Available data -
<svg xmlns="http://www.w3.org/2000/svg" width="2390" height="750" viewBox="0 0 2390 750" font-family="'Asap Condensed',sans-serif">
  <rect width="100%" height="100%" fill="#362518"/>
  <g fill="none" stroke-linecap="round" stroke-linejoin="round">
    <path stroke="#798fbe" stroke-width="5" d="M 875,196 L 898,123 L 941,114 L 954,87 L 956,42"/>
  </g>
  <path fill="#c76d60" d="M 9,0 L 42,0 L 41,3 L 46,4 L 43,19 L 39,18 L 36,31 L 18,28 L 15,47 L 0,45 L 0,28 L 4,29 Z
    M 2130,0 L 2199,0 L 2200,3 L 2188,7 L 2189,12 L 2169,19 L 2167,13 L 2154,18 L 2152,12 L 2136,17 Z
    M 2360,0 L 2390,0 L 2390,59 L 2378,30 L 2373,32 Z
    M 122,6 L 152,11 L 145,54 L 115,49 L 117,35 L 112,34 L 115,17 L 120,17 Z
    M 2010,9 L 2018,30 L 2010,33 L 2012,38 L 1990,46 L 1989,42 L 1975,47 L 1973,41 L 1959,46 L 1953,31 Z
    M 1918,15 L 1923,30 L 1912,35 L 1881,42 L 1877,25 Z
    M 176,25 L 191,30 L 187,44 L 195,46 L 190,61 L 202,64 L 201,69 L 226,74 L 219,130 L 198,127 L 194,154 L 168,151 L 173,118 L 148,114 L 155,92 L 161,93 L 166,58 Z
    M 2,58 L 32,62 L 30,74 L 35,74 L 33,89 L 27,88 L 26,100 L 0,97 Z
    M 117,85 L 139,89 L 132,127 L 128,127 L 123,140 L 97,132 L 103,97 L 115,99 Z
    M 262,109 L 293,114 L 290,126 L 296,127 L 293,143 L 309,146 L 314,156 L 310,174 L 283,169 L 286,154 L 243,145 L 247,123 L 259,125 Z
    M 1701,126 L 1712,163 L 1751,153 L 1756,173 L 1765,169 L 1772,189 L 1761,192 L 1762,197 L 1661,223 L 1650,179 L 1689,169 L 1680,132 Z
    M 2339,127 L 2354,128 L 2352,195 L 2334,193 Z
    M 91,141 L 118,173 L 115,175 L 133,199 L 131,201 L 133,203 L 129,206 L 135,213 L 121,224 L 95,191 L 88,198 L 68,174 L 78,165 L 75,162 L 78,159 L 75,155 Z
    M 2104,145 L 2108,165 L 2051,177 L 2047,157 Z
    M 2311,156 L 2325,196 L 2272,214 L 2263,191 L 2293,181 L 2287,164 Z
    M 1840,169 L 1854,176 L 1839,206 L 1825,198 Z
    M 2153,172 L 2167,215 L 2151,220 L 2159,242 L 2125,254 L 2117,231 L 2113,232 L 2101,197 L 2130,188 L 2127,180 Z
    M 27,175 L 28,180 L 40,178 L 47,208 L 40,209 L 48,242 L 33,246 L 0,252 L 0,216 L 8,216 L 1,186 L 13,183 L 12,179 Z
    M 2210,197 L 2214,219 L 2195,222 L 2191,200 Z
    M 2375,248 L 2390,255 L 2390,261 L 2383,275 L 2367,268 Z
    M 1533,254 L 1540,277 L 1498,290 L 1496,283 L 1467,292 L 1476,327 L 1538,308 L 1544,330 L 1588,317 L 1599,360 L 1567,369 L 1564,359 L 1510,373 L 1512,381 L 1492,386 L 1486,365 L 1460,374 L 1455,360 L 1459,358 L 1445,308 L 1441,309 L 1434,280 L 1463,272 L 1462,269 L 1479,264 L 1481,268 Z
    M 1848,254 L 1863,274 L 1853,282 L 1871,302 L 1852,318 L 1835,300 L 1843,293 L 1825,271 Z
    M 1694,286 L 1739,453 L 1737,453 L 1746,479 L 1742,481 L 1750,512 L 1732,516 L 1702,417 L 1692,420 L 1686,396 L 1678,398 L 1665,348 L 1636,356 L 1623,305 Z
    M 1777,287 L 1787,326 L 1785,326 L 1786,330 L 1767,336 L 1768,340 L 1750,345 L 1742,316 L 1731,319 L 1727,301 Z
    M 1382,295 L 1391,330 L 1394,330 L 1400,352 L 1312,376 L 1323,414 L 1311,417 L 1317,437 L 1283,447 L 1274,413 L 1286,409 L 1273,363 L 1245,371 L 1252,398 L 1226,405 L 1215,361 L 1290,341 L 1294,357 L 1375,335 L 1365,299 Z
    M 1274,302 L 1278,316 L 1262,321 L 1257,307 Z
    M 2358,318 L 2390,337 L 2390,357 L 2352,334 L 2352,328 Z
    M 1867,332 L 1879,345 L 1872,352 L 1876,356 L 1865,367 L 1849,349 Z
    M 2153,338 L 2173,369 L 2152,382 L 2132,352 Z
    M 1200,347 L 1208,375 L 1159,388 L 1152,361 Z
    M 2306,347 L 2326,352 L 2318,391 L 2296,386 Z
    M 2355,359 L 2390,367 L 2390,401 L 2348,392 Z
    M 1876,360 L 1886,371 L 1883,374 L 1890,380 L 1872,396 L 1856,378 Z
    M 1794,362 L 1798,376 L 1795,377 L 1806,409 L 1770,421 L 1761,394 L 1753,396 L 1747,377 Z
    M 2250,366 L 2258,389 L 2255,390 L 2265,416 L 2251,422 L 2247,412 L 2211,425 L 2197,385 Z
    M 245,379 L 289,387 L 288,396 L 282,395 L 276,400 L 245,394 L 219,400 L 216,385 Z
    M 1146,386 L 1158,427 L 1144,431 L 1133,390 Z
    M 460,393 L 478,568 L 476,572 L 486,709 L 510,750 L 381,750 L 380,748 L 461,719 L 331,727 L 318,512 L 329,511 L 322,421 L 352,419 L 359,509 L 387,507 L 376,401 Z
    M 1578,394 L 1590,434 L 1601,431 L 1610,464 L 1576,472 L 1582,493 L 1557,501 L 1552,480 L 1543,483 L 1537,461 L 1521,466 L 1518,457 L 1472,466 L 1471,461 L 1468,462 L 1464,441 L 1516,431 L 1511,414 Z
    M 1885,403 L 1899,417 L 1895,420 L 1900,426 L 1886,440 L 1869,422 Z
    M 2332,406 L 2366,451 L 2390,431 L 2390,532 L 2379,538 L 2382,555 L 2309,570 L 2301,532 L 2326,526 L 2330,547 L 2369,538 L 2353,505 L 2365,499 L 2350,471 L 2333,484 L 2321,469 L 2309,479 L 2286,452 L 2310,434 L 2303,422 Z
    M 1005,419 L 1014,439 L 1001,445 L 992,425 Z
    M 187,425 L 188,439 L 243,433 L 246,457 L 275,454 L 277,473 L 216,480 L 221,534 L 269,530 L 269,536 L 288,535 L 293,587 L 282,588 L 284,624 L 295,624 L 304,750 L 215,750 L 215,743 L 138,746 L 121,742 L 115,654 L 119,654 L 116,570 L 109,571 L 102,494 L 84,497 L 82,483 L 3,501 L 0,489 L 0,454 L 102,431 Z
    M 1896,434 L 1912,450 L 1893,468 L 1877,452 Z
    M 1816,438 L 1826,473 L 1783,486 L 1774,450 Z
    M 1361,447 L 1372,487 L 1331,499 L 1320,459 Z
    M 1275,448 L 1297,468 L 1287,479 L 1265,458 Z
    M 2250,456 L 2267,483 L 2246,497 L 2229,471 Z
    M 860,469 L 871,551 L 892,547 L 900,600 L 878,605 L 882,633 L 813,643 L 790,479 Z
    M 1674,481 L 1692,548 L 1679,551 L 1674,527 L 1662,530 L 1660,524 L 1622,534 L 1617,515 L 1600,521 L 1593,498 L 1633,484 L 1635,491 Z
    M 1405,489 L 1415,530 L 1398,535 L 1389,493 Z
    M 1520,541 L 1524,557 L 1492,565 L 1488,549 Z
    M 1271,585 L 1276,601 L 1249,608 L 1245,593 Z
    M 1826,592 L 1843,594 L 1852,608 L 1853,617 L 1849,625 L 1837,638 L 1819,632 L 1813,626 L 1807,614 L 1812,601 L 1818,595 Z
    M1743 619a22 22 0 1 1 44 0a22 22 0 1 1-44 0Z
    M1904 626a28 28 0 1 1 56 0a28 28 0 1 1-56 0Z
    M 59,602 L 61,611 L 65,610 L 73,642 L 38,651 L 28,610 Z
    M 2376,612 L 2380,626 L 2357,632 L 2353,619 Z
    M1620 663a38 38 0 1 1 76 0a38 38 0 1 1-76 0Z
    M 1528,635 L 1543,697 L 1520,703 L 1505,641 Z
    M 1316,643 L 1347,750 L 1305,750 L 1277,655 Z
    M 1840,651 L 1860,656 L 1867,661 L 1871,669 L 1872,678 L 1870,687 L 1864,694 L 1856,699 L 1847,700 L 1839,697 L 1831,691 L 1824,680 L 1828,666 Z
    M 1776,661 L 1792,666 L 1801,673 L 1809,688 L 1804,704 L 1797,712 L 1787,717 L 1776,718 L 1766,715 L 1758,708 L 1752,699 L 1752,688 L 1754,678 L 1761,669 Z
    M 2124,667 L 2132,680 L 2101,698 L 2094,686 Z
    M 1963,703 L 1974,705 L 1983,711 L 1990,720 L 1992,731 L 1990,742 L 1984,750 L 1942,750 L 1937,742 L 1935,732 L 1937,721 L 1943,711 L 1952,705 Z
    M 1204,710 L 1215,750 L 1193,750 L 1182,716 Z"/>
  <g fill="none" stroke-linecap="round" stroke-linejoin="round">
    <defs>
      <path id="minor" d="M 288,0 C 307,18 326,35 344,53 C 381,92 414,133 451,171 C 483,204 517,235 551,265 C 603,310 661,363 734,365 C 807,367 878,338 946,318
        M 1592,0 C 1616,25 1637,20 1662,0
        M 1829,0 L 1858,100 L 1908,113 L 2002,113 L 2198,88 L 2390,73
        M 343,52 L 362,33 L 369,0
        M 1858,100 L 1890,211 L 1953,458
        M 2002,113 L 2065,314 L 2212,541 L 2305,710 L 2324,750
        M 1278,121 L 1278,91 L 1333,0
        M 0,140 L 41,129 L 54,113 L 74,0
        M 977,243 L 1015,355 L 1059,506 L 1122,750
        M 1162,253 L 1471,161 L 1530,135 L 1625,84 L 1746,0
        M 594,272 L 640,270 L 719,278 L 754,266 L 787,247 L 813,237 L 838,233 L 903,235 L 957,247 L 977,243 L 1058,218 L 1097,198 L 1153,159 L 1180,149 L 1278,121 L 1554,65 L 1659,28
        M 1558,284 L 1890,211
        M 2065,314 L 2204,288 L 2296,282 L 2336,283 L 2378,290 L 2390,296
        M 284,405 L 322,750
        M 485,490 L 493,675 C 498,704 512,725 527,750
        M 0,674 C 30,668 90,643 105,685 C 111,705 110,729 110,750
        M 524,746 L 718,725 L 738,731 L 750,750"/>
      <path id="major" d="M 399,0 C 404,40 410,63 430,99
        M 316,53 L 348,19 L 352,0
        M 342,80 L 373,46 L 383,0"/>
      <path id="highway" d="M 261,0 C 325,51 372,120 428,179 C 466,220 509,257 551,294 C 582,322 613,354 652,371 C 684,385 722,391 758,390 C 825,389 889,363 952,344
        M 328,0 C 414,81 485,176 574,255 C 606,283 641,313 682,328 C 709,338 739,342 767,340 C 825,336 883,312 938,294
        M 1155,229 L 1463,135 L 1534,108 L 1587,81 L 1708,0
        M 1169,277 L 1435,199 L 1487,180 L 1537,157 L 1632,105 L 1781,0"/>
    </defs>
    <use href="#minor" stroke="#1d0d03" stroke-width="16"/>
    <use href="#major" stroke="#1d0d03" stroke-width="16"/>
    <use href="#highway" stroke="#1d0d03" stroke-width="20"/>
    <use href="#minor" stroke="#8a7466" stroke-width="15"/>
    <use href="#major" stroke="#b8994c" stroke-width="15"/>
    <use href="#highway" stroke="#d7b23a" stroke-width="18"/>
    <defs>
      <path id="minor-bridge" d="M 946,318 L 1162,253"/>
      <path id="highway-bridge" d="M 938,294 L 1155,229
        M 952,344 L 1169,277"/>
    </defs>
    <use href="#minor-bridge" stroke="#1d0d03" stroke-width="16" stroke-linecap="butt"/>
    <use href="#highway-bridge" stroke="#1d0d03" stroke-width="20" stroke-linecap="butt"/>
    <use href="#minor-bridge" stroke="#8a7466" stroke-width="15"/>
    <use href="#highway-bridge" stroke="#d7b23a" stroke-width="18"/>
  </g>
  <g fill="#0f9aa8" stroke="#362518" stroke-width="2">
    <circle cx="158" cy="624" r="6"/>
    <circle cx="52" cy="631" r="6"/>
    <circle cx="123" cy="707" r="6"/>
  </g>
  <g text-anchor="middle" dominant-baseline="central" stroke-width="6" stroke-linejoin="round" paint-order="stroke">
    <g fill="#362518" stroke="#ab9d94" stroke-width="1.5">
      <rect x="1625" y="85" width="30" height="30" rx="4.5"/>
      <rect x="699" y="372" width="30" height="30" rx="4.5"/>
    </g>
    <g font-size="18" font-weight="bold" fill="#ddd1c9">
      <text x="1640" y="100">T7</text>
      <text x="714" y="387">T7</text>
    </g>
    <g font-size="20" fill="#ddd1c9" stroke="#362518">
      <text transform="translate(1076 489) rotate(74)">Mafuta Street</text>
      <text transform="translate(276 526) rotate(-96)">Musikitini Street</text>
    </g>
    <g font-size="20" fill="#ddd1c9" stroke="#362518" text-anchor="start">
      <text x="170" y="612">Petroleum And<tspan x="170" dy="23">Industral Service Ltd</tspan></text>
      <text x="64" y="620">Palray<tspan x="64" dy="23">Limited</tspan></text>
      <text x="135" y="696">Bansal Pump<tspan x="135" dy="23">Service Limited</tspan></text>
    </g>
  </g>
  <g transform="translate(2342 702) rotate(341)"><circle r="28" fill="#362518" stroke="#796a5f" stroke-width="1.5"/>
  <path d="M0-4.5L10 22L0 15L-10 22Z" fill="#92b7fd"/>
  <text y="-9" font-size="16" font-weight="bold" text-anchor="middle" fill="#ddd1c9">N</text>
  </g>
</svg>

Task statement - Every line of the listing above that includes "middle" should be copied out.

Output below -
  <g text-anchor="middle" dominant-baseline="central" stroke-width="6" stroke-linejoin="round" paint-order="stroke">
  <text y="-9" font-size="16" font-weight="bold" text-anchor="middle" fill="#ddd1c9">N</text>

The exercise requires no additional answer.